After lunch we drove out to the No More Deaths group's camp – it’s called the Ark of the Covenant. NMD seems to be an offshoot of the Samaritans, although it’s supposed to be an umbrella organization for all the groups working on the border. The idea behind the “Ark,” according to a young woman named Xylem that I spoke with, is that by camping out in the desert, they can go out and look for migrants in need at any time, day or night.

It makes some sense – migrants are on the move a lot at night, and even leaving Tucson at 6 a.m. it took us a couple hours to get out to the west desert. Earlier this summer, they helped a man named Cesario during his weeks-long search for his daughter, Lucrecia, who died in the desert with her teenage son by her side. Her 7 year old daughter went on with the rest of the group.

Most of the people staying at the Ark are young – probably in their 20s except for one guy who eyed me suspiciously and looked a bit older. The Ark sits on some property owned by children’s book author Byrd Baylor, about 20 minutes outside Arivaca. If you came upon it by accident, you might mistake it for a sort of communal hippie camp – sleeping bags on cots out in the open, a tent where the cooking is done, a “bathroom” with no privacy, just a shovel and a symbolic log to indicate whether the door is shut or open. Twenty years ago, I would have loved to hang out here, sleep under the stars and fight the good fight.
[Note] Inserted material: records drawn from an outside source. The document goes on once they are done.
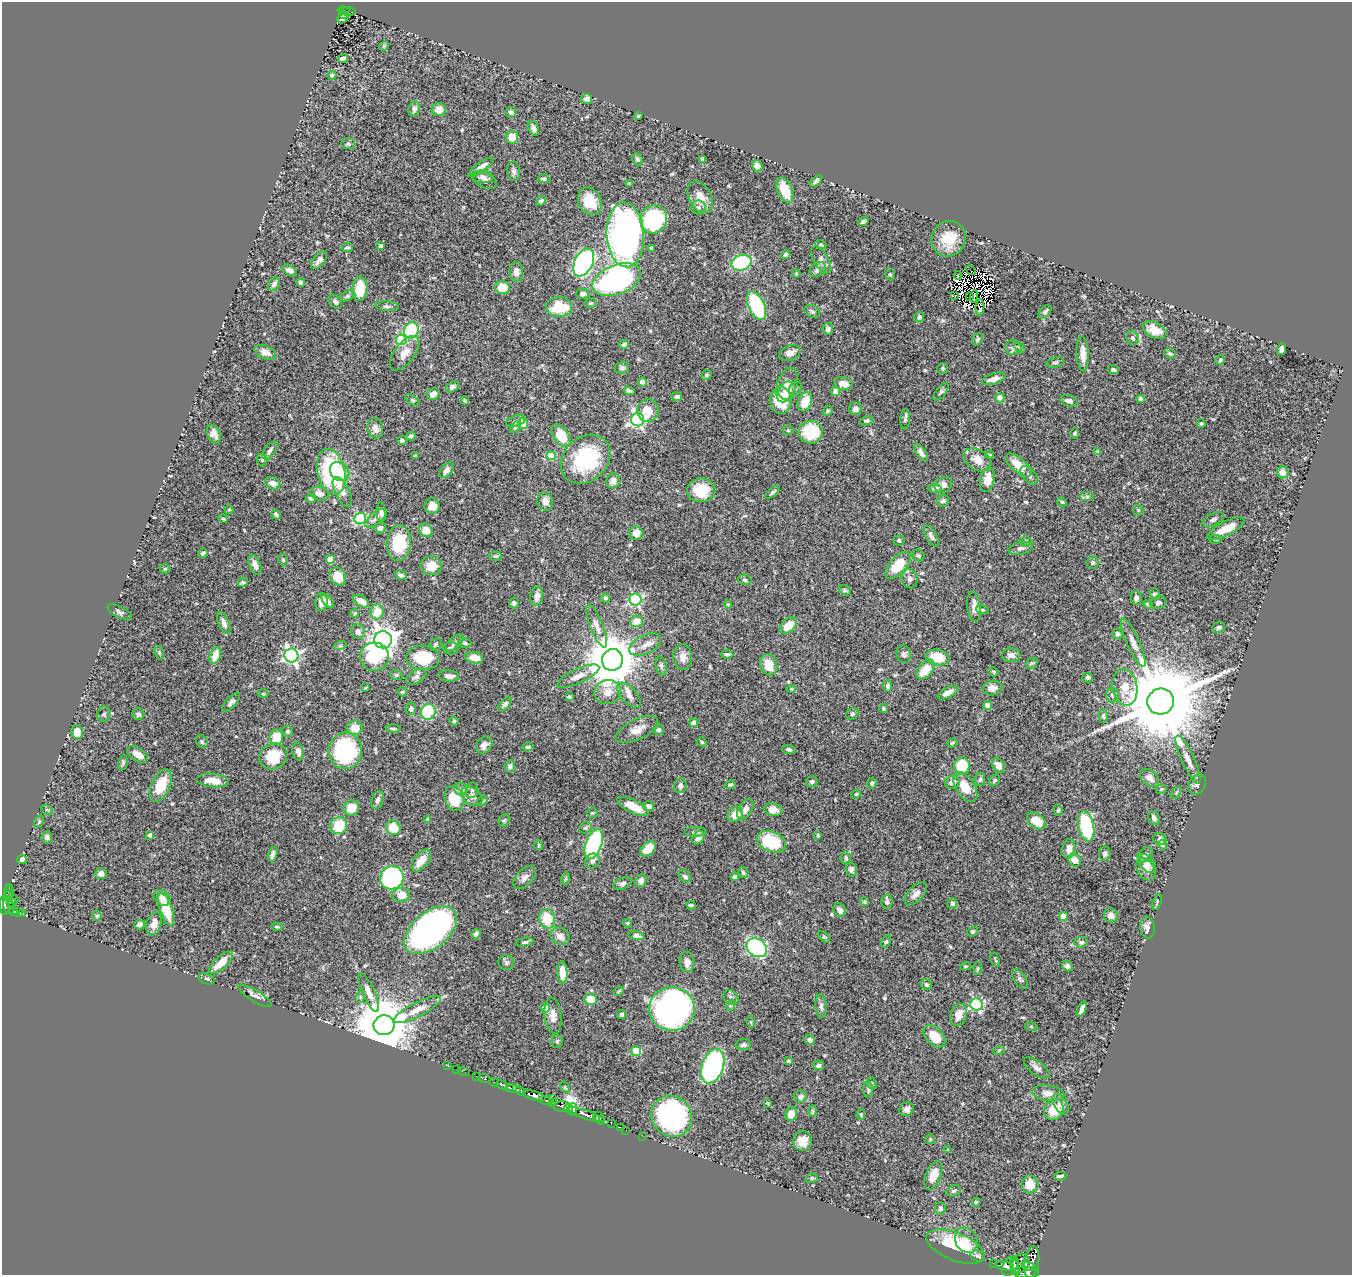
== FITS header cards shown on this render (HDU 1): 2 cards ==
NAXIS1  =                 1350
NAXIS2  =                 1273

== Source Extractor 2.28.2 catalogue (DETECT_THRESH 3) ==
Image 1350 x 1273 px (HDU 1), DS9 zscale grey, 1 PNG px = 1 image px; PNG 1354 x 1277 px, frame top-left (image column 1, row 1273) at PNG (2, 2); each listed source drawn as its Kron ellipse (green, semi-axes under 4 px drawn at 4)
Background 0.984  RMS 0.022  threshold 0.0659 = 3 sigma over >= 5 px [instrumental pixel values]
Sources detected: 557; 7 with non-positive FLUX_AUTO (blend fragments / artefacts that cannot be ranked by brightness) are neither listed nor drawn; of the other 550, the 500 brightest by FLUX_AUTO listed and drawn (50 fainter detections omitted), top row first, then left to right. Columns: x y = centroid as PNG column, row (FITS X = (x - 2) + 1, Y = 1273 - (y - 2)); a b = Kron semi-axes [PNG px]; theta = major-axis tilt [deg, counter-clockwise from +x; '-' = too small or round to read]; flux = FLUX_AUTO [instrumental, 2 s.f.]
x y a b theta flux
344 11 6 3 -13 49
348 11 8 3 -6 63
344 14 3 2 - 25
343 18 6 4 42 13
384 46 5 4 - 1.8
343 59 5 4 - 5.8
332 75 4 4 - 3.8
587 99 5 5 - 8.5
414 109 7 6 - 6.1
439 110 7 6 - 12
511 112 5 5 - 4.8
638 116 3 3 - 1.8
534 128 8 5 -67 6.8
512 137 6 6 - 24
348 144 7 5 0 2.5
637 159 6 5 - 3
702 159 4 4 - 1.9
757 166 6 5 - 11
481 167 15 5 36 9
514 171 9 6 -83 4.6
482 177 11 6 -4 5.8
544 179 6 4 -12 2.9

They made a shrine of items picked up in the desert. Pieces of clothing, memorabilia, a photograph in a broken frame showing a handsome young man, identification, all gathered around a cross and a candle of the Virgin of Guadalupe. The saddest item was a small pair of little girl's shoes - the fancy colored leather ones with the little cut-out shapes of flowers and raindrops, and a buckle on the side.

I wanted to take some photos but the older-looking guy was getting increasingly wary of me and I didn’t want to cause trouble for my Samaritan friends. (Here is a link to some cool photos on their site though). I did get to talk with Shanti Sellz, one of two NMD volunteers arrested in July for transporting migrants. The were recently indicted and Sellz said the trial is set for Dec. 20. she seemed to be doing ok. The point of dispute is not whether they transported the migrants or not, but whether the migrants were in need of medical attention. Border Patrol says the migrants were fine. The NMD volunteers and at least one of the migrants has said that they were in bad shape and that the two were taking them for medical help after following the group’s protocols.

Shanti’s mom grew up in the same Ohio blue-collar town I did. Small world. She gave me her mom’s number (she now lives in Iowa City) and said to give her a call.

The trial will be a big deal. Both sides have a lot at stake.

Meanwhile, I have already started planning a second trip, hoping to talk to some Minutemen (who began patrolling the border down in Cochise County) and also go down to Altar, in Mexico, which is a staging area for the migrants getting ready to cross.